Can you remember all the amazing things you accomplished as a child? I bet you’d remember if some of those things were interviewing political leaders, speaking at international conferences, meeting former US president Bill Clinton or filming a documentary, right? Well for 11-year old Zuriel Oduwole, these are just some of the most notable things she can cross off of her bucket list.
Zuriel is an 11 year old American girl of Nigerian and Mauritian descent. She is currently in grade 8, and is working hard to accomplish her academic objectives. In an interview with a BBC Correspondent, she said “My education always comes first, no matter what”. She works very hard to balance her school projects with her extracurricular activities. During her free time, she says “She enjoys nothing more than to play her Nintendo Wii and board games with her family’
Zuriel made history as the youngest person ever to be interviewed by the popular and distinguished magazine, Forbes. Zuriel is more than just a girl with a dream. Her motivation to create social change drives her to accomplish many worthy titles. Zuriel can be identified throughout the world as a remarkable youth activist, writer, interviewer, conference speaker and award-winning documentary/film maker. She has interviewed more than 10 current African Presidents. Zuriel is currently travelling the globe campaigning and raising awareness for her social cause ‘Dream Up, Speak Up, Stand Up’, where she inspires young girls to accomplish their mission. Zuriel’s ‘Dream Up, Speak Up, Stand Up’ campaign is being used as a platform to showcase the influential work Zuriel is involved in around the globe.

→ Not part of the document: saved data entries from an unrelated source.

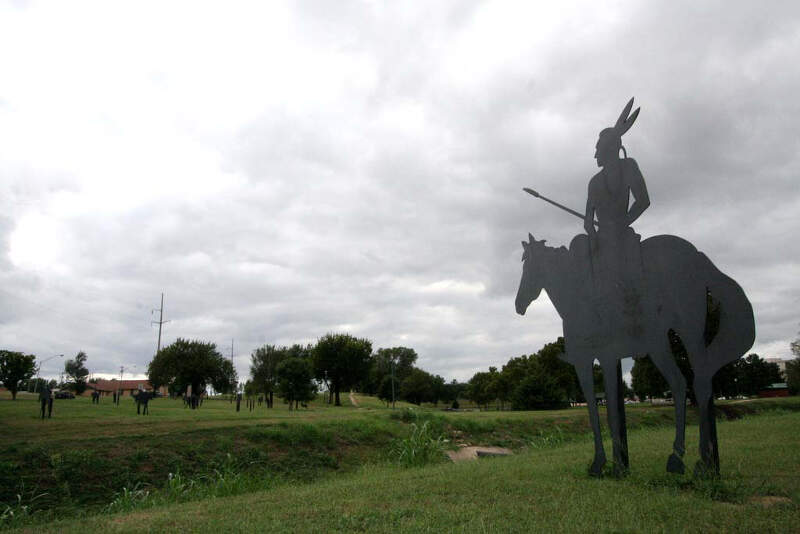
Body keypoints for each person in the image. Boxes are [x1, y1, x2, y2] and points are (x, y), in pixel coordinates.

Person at [583, 98, 650, 342]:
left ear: (610, 150)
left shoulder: (629, 167)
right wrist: (594, 235)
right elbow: (588, 220)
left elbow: (643, 201)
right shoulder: (594, 182)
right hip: (603, 240)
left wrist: (622, 223)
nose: (594, 155)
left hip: (622, 235)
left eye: (598, 150)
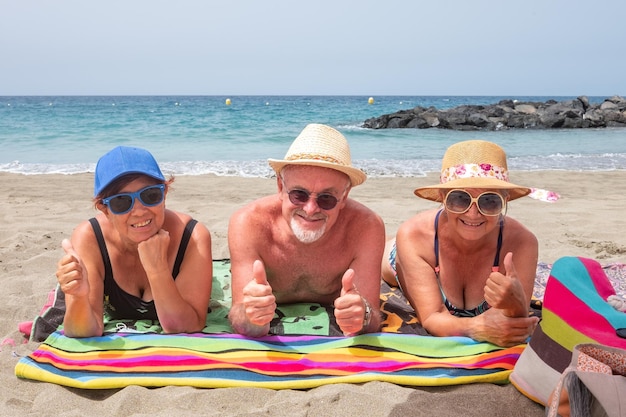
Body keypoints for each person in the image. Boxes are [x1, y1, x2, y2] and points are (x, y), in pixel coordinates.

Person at [382, 140, 556, 347]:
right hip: (397, 255)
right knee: (386, 250)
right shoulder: (414, 236)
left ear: (505, 201)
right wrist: (476, 327)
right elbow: (431, 317)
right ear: (442, 197)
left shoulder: (522, 242)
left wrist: (517, 304)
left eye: (489, 201)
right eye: (459, 199)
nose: (473, 214)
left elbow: (515, 321)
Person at [228, 123, 385, 337]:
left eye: (326, 199)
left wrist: (362, 316)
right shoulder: (249, 223)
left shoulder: (366, 227)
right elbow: (239, 314)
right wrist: (251, 316)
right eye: (299, 195)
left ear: (344, 197)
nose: (310, 209)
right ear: (281, 188)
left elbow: (371, 316)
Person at [55, 146, 213, 337]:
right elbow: (85, 330)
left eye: (150, 195)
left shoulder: (192, 237)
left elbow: (186, 326)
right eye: (121, 201)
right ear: (104, 209)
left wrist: (158, 270)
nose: (139, 211)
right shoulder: (91, 238)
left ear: (164, 194)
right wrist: (78, 297)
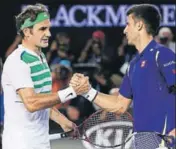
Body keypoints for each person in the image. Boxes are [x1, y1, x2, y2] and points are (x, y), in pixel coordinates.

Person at [70, 4, 176, 146]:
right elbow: (119, 105)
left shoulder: (162, 54)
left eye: (128, 24)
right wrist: (87, 91)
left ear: (139, 26)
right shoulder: (133, 64)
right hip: (141, 139)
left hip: (163, 139)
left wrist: (174, 129)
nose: (125, 30)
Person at [1, 4, 89, 149]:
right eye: (42, 29)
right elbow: (32, 103)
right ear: (27, 32)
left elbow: (43, 100)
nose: (48, 34)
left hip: (40, 142)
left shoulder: (40, 57)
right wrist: (72, 91)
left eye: (48, 28)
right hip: (20, 144)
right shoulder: (18, 61)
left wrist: (63, 121)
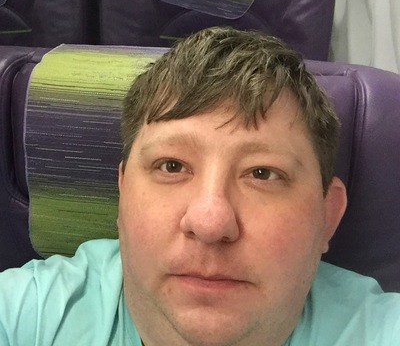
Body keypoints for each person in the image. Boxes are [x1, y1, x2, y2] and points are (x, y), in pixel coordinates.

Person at [0, 27, 399, 346]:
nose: (210, 223)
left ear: (327, 216)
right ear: (122, 196)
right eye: (171, 166)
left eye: (262, 173)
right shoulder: (25, 317)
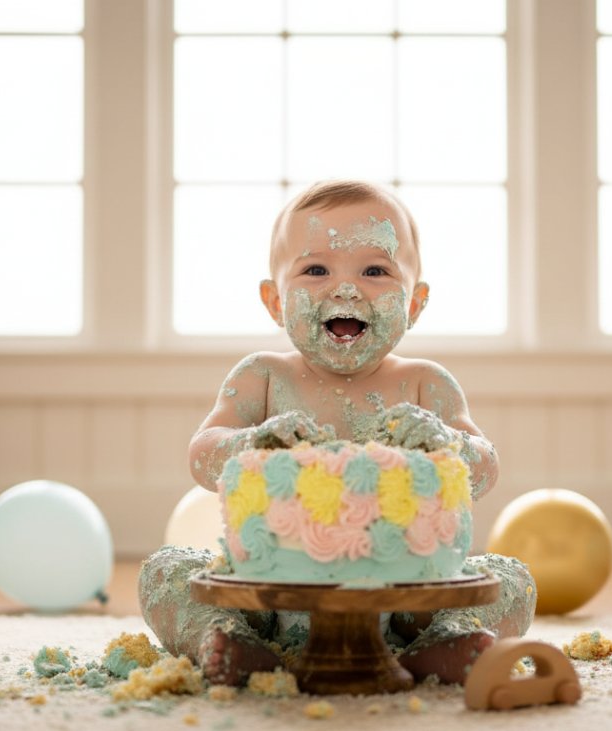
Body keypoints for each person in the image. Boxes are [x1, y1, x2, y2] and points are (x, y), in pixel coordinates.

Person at [139, 180, 536, 687]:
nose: (345, 289)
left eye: (375, 271)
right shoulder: (262, 377)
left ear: (415, 303)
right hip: (268, 595)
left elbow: (484, 466)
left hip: (411, 599)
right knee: (165, 570)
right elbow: (202, 455)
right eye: (315, 269)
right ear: (275, 301)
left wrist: (445, 443)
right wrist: (248, 444)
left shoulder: (425, 383)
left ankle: (448, 640)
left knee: (511, 578)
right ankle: (223, 638)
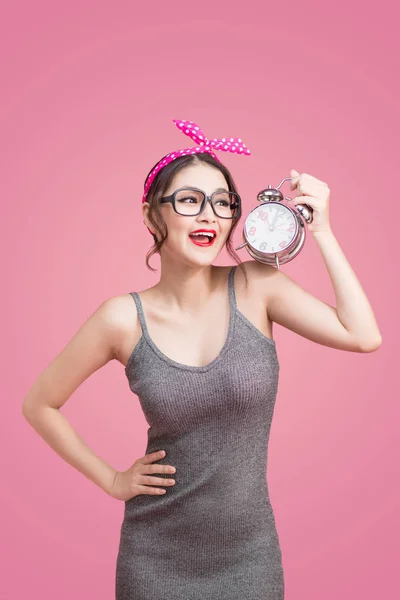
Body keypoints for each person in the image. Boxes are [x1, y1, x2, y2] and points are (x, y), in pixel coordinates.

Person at [22, 119, 382, 600]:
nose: (208, 215)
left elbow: (362, 335)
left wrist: (324, 231)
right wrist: (111, 479)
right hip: (154, 558)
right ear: (153, 217)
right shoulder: (121, 319)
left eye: (222, 202)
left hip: (249, 557)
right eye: (189, 201)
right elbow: (40, 404)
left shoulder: (258, 286)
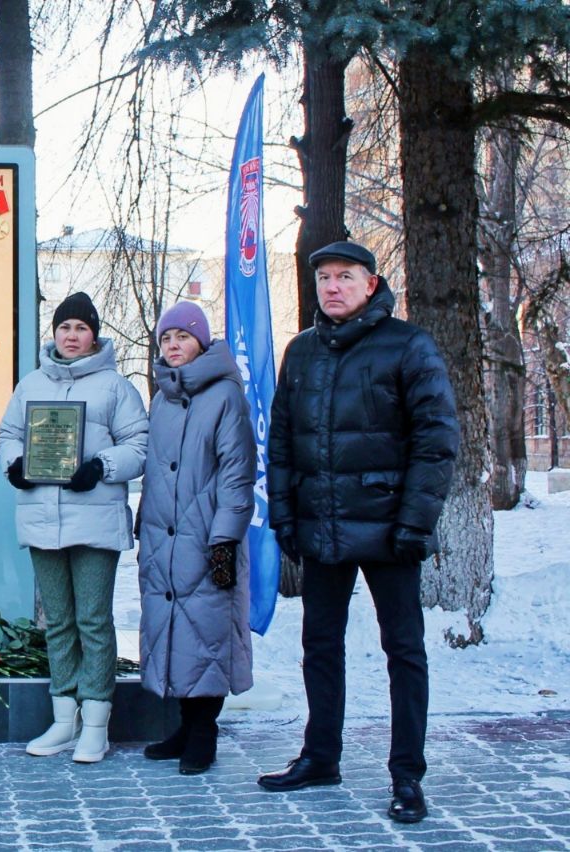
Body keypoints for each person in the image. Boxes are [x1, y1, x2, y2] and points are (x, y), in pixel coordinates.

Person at [259, 241, 459, 824]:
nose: (332, 286)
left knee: (404, 651)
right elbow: (282, 443)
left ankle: (408, 775)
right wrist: (285, 515)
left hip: (391, 529)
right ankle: (320, 757)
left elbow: (436, 439)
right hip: (322, 529)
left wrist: (414, 523)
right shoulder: (301, 353)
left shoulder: (408, 346)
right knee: (320, 647)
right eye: (323, 277)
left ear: (371, 285)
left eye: (345, 276)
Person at [0, 292, 148, 763]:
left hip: (95, 521)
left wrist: (101, 466)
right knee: (58, 622)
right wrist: (14, 465)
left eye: (81, 328)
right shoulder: (31, 383)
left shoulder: (115, 387)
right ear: (55, 332)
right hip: (42, 520)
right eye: (65, 327)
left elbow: (139, 444)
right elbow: (8, 435)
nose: (71, 336)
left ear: (94, 335)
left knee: (93, 621)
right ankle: (64, 720)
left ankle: (96, 723)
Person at [136, 302, 255, 775]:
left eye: (183, 338)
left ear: (202, 342)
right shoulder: (162, 398)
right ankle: (186, 726)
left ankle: (205, 731)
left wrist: (225, 537)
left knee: (207, 628)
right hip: (165, 535)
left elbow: (236, 473)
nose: (174, 346)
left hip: (207, 535)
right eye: (167, 339)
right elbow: (152, 471)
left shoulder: (226, 396)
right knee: (175, 629)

Zuriel (which is Hebrew for ‘God is my Rock’) believes that paving the way, she will inspire many young girls to embark on a similar humanitarian journey. As a young girl herself, she is concerned of the fact that not every young girl out there has the right to get an education or a chance to fulfill their dreams.
Publicized as the next Oprah Winfrey, Zuriel is committed to rebranding Africa by showing the positive things about the continent, and campaigning for girl’s education. Her mission to rebrand remains firm and affirmative: “When I watch the news, I find that most of the news about Africa was always negative, so I thought I could show something that was positive like a successful revolution”.